◆ DIRECTIONS ◆
Determine how many lines below include the string "Right". Reply with the number only.
[Start of Attachment]
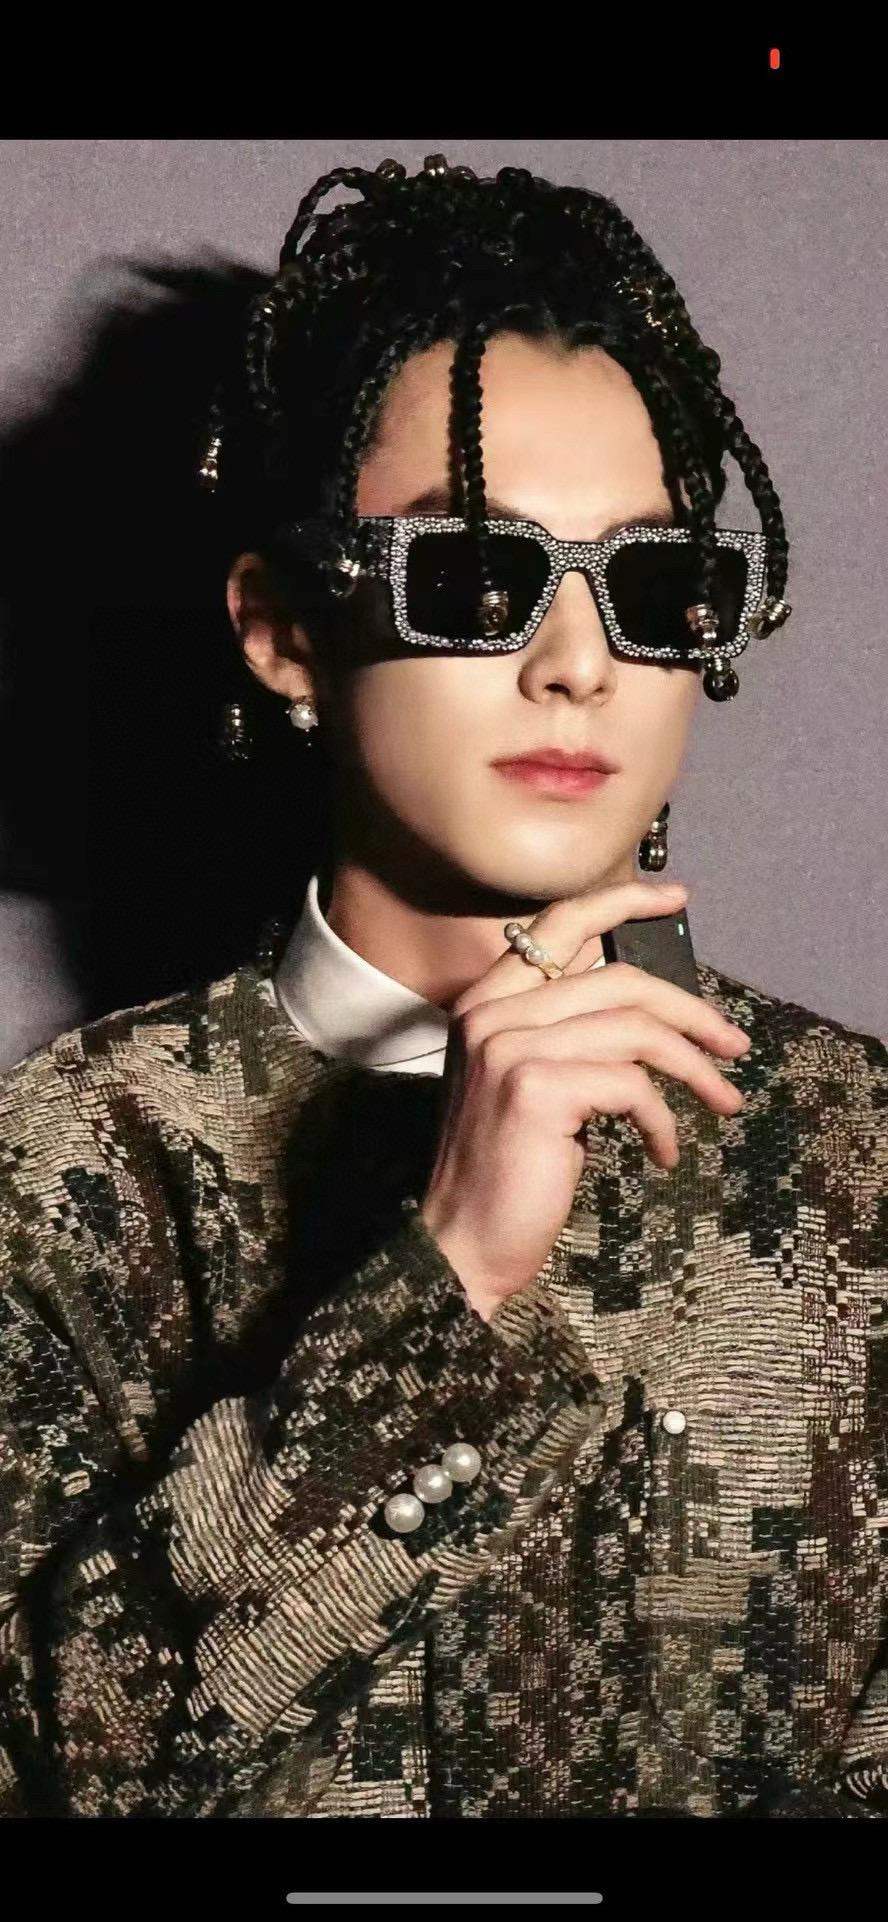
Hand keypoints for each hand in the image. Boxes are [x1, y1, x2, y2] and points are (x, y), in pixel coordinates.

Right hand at [419, 879, 750, 1319]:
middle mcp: (490, 1013)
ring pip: (635, 1030)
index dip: (622, 902)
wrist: (464, 1241)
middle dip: (690, 1012)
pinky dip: (661, 1121)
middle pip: (619, 979)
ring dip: (693, 1070)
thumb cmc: (507, 1168)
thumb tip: (635, 989)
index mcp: (485, 1001)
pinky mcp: (536, 1088)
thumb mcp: (528, 1080)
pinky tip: (661, 1151)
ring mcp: (509, 1047)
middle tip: (733, 1045)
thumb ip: (564, 1025)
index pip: (558, 924)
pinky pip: (631, 1085)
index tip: (676, 897)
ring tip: (721, 1101)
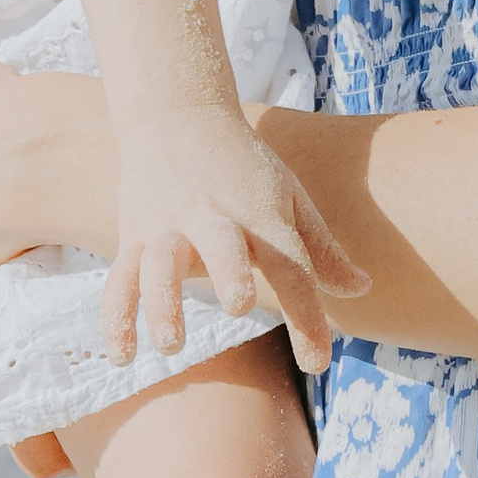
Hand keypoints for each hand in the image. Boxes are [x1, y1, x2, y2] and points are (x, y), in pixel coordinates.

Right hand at [110, 106, 368, 375]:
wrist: (177, 114)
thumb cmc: (244, 168)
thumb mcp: (289, 198)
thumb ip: (322, 250)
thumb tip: (361, 289)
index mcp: (262, 214)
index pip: (290, 267)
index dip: (306, 317)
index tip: (317, 363)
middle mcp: (214, 217)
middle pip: (222, 246)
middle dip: (229, 272)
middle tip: (237, 303)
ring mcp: (168, 226)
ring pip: (159, 265)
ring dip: (163, 304)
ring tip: (170, 345)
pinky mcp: (134, 234)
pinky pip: (121, 280)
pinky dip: (116, 318)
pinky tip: (122, 357)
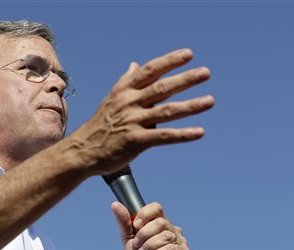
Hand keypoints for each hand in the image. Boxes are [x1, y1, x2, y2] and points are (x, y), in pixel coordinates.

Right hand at [71, 48, 213, 174]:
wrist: (83, 151)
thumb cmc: (99, 125)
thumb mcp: (111, 99)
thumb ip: (126, 82)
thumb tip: (135, 65)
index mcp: (124, 91)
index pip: (150, 71)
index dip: (170, 61)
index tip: (188, 55)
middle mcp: (129, 103)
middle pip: (162, 88)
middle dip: (186, 79)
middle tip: (206, 73)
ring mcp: (132, 122)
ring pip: (167, 111)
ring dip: (191, 106)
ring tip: (210, 101)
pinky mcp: (135, 141)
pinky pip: (163, 136)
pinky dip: (183, 135)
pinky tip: (199, 132)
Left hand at [112, 202, 190, 249]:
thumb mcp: (127, 238)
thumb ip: (123, 222)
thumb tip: (115, 204)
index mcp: (159, 222)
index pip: (156, 208)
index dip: (145, 215)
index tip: (135, 226)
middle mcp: (171, 228)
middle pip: (160, 222)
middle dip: (144, 235)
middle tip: (137, 246)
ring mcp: (179, 240)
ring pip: (166, 236)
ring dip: (149, 246)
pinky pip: (172, 249)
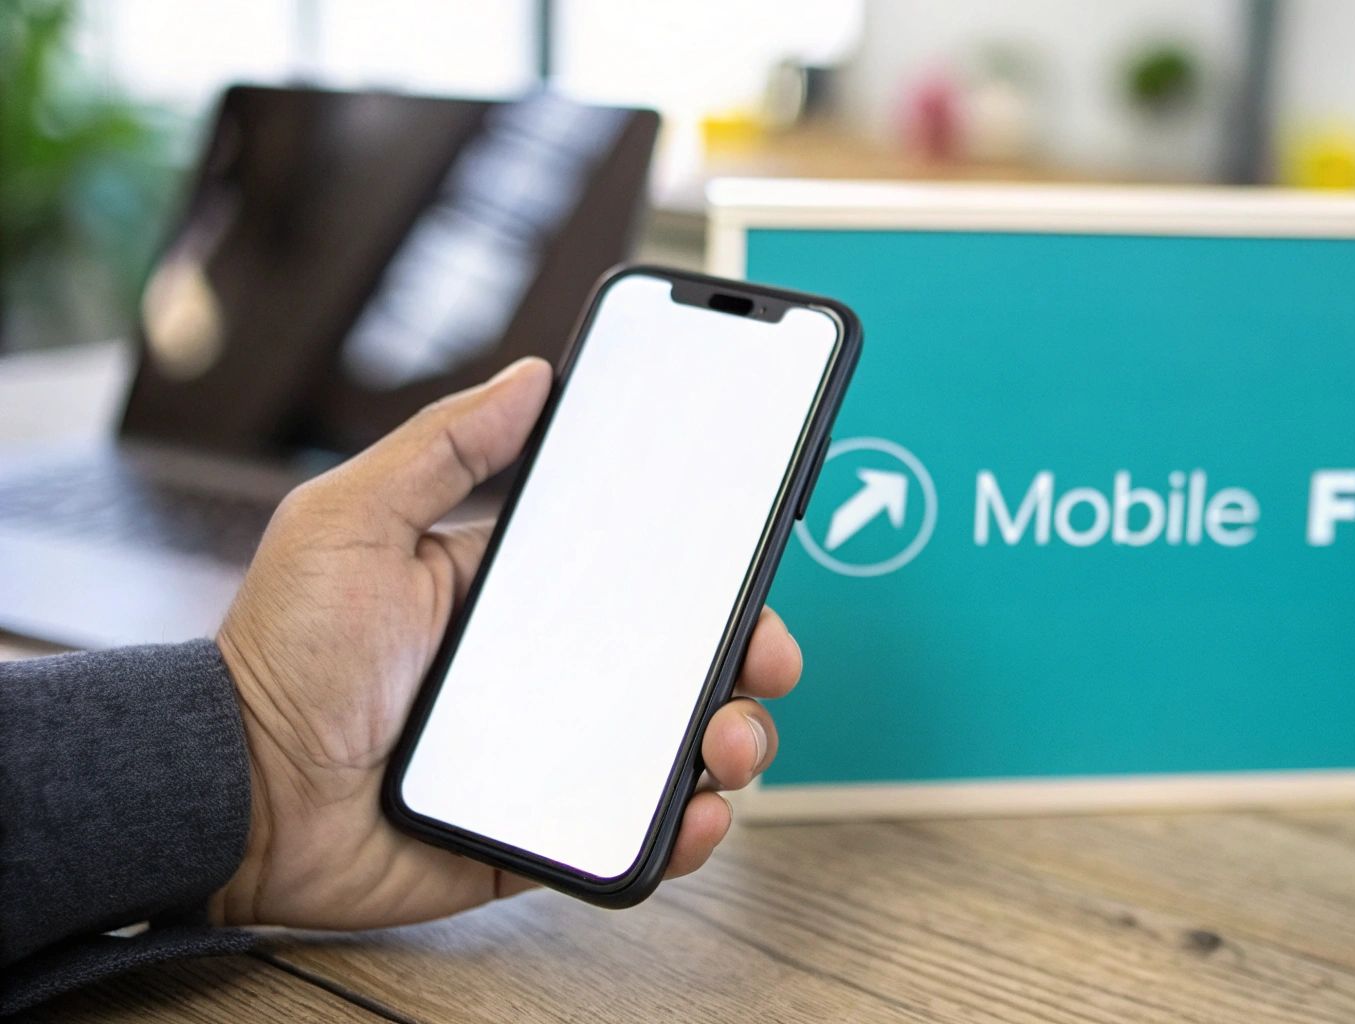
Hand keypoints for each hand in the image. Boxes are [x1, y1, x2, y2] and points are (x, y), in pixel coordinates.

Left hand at [210, 358, 799, 928]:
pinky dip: (682, 830)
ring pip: (675, 746)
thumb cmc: (280, 653)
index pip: (642, 575)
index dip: (710, 571)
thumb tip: (531, 377)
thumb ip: (442, 447)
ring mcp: (551, 754)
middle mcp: (549, 672)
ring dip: (731, 741)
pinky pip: (628, 834)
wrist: (230, 793)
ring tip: (729, 744)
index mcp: (518, 596)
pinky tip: (693, 813)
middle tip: (768, 659)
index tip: (754, 566)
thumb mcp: (350, 520)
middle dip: (749, 657)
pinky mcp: (538, 831)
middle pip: (683, 661)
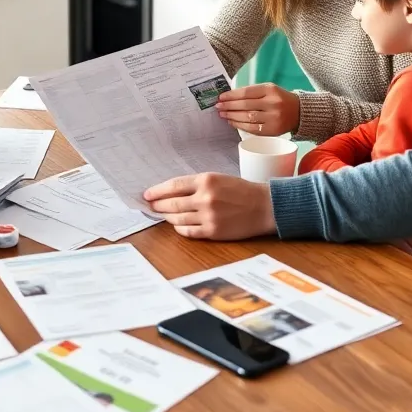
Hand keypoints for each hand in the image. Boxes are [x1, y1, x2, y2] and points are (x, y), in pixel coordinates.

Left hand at [143, 173, 275, 239]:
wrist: (264, 207)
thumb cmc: (242, 190)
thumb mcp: (219, 178)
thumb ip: (197, 184)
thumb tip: (172, 191)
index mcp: (206, 180)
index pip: (173, 186)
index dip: (157, 191)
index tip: (147, 194)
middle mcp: (205, 198)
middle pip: (172, 203)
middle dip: (158, 205)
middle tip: (151, 206)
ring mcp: (208, 216)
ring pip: (178, 218)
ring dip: (168, 217)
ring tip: (164, 215)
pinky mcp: (213, 231)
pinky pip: (188, 232)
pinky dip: (180, 229)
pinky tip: (178, 225)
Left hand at [215, 83, 300, 135]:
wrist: (300, 112)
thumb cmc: (280, 99)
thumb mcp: (269, 89)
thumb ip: (252, 92)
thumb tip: (230, 97)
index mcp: (270, 90)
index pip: (246, 92)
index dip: (231, 95)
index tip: (221, 97)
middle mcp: (272, 103)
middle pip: (245, 105)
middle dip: (229, 106)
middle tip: (218, 107)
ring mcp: (273, 118)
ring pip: (248, 118)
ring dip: (232, 116)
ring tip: (223, 114)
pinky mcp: (273, 130)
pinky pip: (253, 129)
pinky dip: (240, 125)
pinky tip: (232, 122)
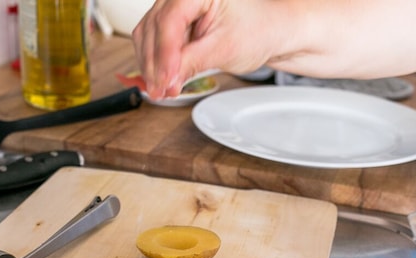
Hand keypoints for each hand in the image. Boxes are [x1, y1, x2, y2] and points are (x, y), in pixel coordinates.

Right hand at [132, 0, 273, 98]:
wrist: (267, 32)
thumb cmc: (256, 30)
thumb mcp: (225, 49)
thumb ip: (194, 62)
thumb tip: (168, 80)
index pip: (171, 20)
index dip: (164, 53)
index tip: (165, 79)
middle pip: (153, 27)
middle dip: (155, 63)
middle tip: (160, 91)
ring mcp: (174, 7)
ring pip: (148, 36)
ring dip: (151, 66)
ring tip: (160, 90)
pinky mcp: (173, 24)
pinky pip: (154, 42)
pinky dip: (156, 63)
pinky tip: (161, 81)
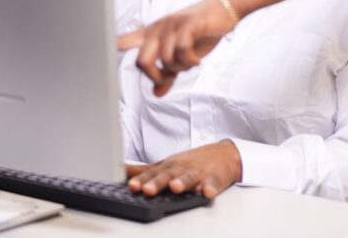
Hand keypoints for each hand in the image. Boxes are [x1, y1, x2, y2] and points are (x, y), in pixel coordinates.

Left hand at [117, 0, 236, 96]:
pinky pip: (181, 50)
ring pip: (166, 60)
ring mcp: (173, 24)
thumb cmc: (203, 30)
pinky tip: (197, 60)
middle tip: (172, 77)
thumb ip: (169, 72)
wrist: (226, 8)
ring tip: (192, 63)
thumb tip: (157, 93)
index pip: (125, 40)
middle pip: (141, 61)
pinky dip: (189, 61)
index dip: (112, 50)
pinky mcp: (188, 24)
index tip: (106, 56)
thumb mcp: (184, 54)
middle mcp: (159, 28)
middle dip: (156, 76)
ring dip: (180, 68)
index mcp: (154, 32)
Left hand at [126, 141, 242, 197]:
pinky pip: (213, 184)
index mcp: (170, 166)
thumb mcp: (167, 163)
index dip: (142, 180)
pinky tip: (207, 192)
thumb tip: (122, 171)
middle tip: (147, 190)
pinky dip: (210, 188)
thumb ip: (145, 170)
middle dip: (158, 182)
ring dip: (182, 182)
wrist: (225, 154)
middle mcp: (182, 168)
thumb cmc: (192, 162)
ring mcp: (199, 173)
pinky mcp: (215, 178)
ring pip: (189, 178)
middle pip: (169, 175)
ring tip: (175, 188)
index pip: (153, 174)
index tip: (132, 186)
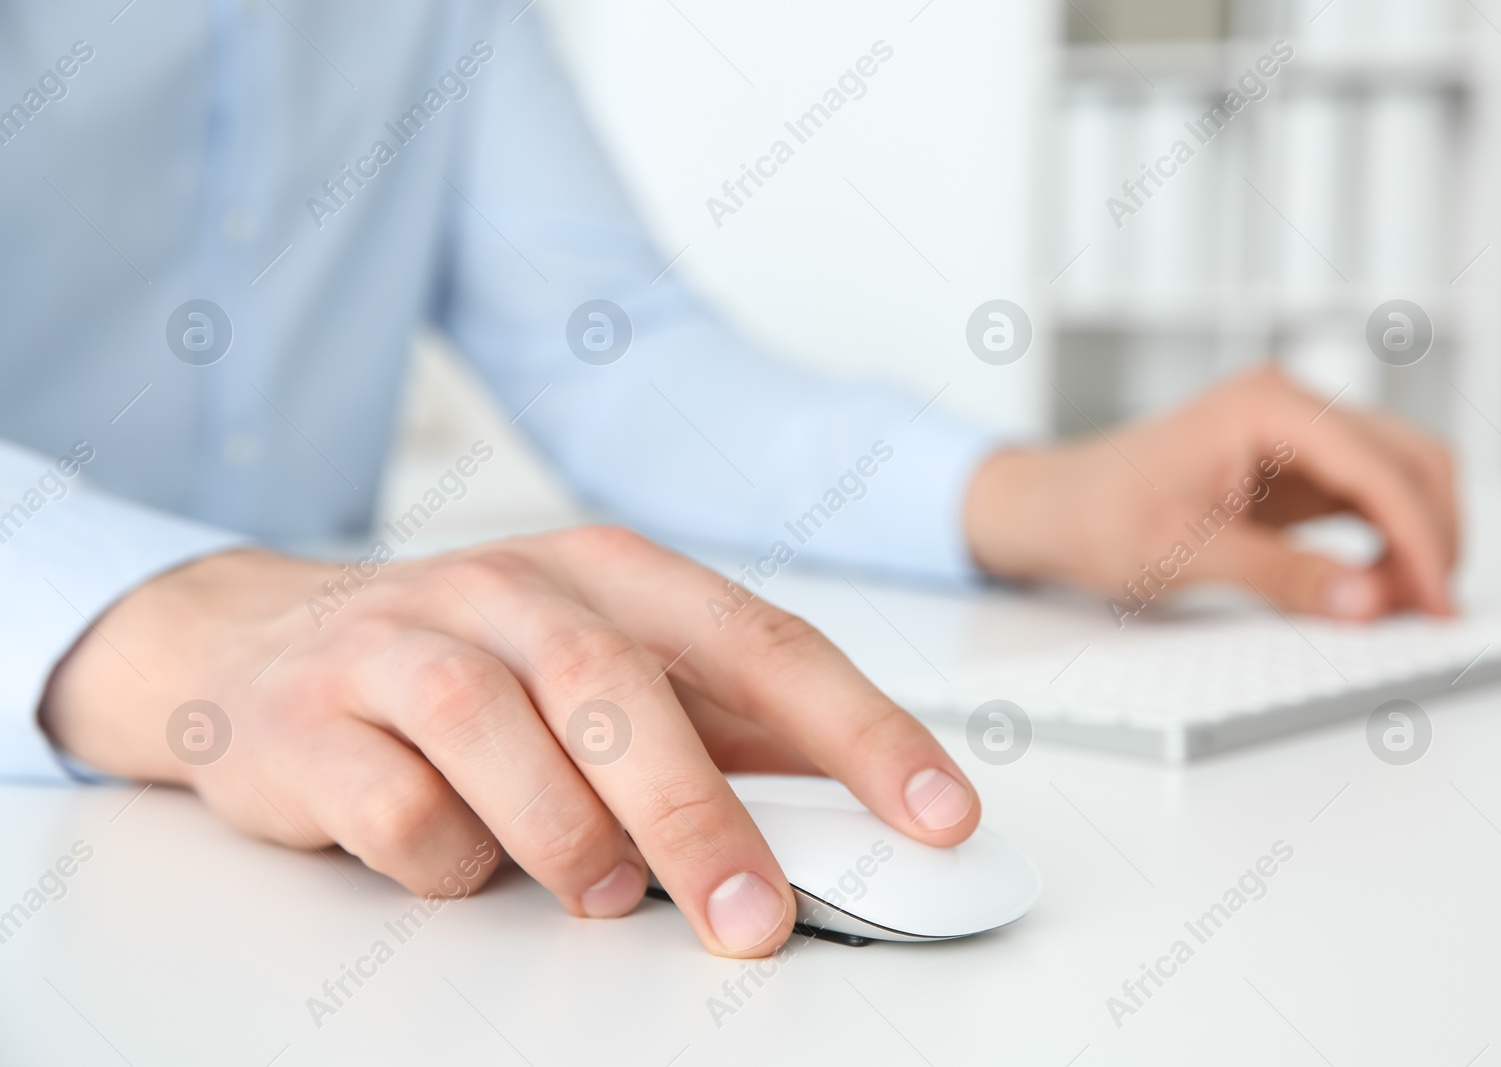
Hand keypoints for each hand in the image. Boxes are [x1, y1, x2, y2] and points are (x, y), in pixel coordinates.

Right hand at [40, 527, 979, 956]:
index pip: (763, 644)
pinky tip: (463, 862)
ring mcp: (403, 643)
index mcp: (612, 575)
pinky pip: (395, 802)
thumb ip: (718, 724)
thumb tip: (854, 802)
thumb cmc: (470, 660)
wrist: (262, 643)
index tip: (937, 814)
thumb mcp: (606, 665)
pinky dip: (444, 855)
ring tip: (604, 894)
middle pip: (623, 689)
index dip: (860, 730)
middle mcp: (512, 591)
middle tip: (755, 918)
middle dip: (700, 815)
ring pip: (498, 731)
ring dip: (568, 835)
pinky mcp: (313, 718)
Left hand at [964, 366, 1456, 619]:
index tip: (1437, 602)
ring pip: (1398, 477)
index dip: (1421, 538)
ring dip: (1415, 537)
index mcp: (1267, 405)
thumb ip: (1283, 576)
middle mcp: (1292, 406)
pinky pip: (1367, 499)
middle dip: (1431, 534)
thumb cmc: (1097, 515)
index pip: (1379, 467)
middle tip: (1425, 611)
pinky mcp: (1293, 470)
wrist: (1050, 508)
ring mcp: (1296, 435)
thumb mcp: (1186, 553)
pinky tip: (1375, 588)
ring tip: (1402, 607)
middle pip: (1409, 460)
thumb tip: (1369, 603)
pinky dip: (1386, 541)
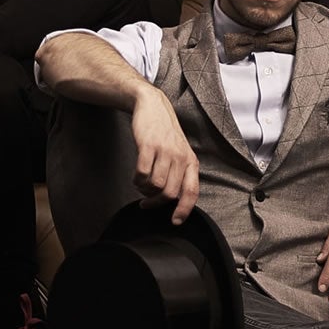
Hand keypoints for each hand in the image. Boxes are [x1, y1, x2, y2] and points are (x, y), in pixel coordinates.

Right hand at [131, 89, 199, 222]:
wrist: (152, 106)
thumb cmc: (165, 134)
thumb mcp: (179, 153)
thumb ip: (179, 174)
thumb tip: (174, 201)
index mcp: (191, 161)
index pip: (192, 192)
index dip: (184, 210)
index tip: (175, 222)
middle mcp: (181, 157)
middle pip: (170, 193)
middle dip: (156, 203)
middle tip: (146, 203)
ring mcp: (165, 151)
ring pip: (155, 185)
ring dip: (145, 191)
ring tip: (141, 186)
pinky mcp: (148, 146)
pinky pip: (142, 173)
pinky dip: (137, 180)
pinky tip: (136, 177)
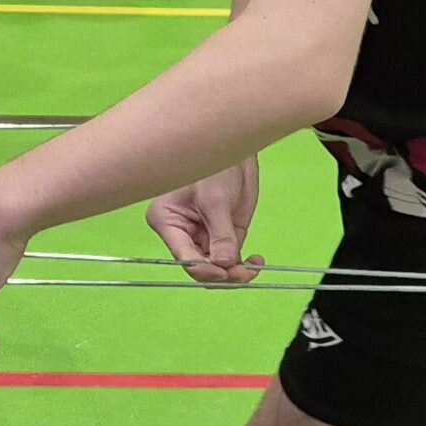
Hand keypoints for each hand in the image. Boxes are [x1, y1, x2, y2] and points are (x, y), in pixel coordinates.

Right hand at [144, 156, 263, 281]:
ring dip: (236, 273)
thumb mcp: (216, 201)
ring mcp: (205, 236)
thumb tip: (225, 266)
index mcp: (168, 221)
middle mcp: (183, 233)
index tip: (225, 273)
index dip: (204, 269)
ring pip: (217, 267)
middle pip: (200, 266)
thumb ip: (220, 236)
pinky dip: (244, 266)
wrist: (235, 151)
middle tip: (245, 273)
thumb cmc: (214, 165)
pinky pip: (231, 259)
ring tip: (253, 268)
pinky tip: (256, 262)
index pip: (184, 256)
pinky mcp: (224, 235)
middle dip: (222, 274)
[End of Attachment]
◆ SOLUTION BELOW ◆
7